Evren and Sahinkaya are the only surviving members of the former junta that overthrew the government of Turkey's president at the time, Suleyman Demirel.

The trial had been unimaginable until recent years when Prime Minister Recep Tayyip Erdogan's Islamic-rooted AK party, which was first elected in 2002, began curtailing the clout of Turkey's military, which established a secularist tradition in the 1920s.

The backers of the coup had argued that they intervened in 1980 to avert a potential civil war after fatal clashes between extreme leftist and right-wing groups.

Keeping military at bay

Turkey had previously experienced two other military takeovers - in 1960 and 1971 - but the 1980 coup is known as the bloodiest. An Islamic-rooted government was also pressured to relinquish power in 1997 by the military.

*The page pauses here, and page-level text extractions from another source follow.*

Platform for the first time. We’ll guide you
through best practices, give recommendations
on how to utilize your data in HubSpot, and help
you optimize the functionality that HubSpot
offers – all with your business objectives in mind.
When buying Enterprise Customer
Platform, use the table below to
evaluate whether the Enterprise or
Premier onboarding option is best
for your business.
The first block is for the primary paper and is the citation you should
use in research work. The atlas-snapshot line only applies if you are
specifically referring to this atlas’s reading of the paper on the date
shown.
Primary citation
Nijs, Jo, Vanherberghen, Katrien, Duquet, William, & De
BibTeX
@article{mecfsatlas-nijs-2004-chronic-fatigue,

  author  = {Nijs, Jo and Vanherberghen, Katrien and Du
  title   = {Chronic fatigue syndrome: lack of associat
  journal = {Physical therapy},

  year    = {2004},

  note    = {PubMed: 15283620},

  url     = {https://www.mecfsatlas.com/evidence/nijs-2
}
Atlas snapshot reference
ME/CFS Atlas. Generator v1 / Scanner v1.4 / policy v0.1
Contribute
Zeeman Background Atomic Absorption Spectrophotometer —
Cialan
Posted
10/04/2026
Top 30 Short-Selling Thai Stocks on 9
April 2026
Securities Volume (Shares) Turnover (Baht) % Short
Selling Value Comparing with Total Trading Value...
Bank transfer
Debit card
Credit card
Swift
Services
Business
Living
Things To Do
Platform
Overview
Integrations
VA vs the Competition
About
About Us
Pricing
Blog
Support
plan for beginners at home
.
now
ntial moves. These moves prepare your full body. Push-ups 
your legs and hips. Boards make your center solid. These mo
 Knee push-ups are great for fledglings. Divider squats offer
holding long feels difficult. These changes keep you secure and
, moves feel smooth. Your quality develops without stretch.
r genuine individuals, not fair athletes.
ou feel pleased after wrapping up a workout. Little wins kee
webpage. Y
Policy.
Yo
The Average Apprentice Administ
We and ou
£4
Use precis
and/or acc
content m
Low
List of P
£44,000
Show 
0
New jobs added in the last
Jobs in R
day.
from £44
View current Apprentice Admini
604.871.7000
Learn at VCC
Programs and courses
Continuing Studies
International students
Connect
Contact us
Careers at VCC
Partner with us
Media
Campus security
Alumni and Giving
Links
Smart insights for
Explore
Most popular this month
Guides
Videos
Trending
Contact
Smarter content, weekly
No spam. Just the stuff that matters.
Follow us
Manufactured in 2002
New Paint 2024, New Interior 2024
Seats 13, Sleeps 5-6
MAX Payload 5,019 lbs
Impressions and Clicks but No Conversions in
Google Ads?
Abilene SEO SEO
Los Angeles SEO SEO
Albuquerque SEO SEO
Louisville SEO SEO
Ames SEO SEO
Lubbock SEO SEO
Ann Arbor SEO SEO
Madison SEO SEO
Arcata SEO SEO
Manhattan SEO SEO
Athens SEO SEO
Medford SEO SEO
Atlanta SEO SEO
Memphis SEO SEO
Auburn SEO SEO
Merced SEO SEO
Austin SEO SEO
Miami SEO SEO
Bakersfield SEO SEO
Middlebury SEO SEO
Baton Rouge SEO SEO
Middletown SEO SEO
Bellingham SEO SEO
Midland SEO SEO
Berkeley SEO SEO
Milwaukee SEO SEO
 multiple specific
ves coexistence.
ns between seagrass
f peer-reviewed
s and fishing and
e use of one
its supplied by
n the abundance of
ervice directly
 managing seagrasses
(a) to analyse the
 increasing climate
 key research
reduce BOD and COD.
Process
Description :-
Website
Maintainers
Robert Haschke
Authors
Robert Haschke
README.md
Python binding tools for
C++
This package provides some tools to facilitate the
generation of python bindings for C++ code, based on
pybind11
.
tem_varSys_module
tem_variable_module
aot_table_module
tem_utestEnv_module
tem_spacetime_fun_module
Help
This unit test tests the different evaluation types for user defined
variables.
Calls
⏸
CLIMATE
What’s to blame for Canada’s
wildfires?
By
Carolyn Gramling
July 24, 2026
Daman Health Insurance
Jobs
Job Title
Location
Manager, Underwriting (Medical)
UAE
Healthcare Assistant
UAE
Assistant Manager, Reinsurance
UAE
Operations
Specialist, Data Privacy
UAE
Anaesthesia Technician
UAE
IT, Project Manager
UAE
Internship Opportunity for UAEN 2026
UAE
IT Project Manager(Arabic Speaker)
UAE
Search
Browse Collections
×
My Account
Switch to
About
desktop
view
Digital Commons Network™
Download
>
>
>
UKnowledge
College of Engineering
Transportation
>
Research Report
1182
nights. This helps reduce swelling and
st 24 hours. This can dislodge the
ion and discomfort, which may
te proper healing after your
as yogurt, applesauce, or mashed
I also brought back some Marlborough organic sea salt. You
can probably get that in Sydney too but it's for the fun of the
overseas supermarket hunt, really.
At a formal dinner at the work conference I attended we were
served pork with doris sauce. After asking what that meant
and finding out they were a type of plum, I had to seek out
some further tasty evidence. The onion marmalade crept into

Evren served as Turkey's replacement president until 1989, when he retired. A constitution enacted in 1982 exempted the generals from prosecution, formalized the military's role in politics, and restricted public freedoms.

Several officers and retired generals have landed in court recently over alleged coup plots. Many are said to belong to the Ergenekon network, which is accused of conspiracies against Erdogan.

Some say the Ergendekon trials are the Erdogan government's way of silencing opponents - charges the government denies.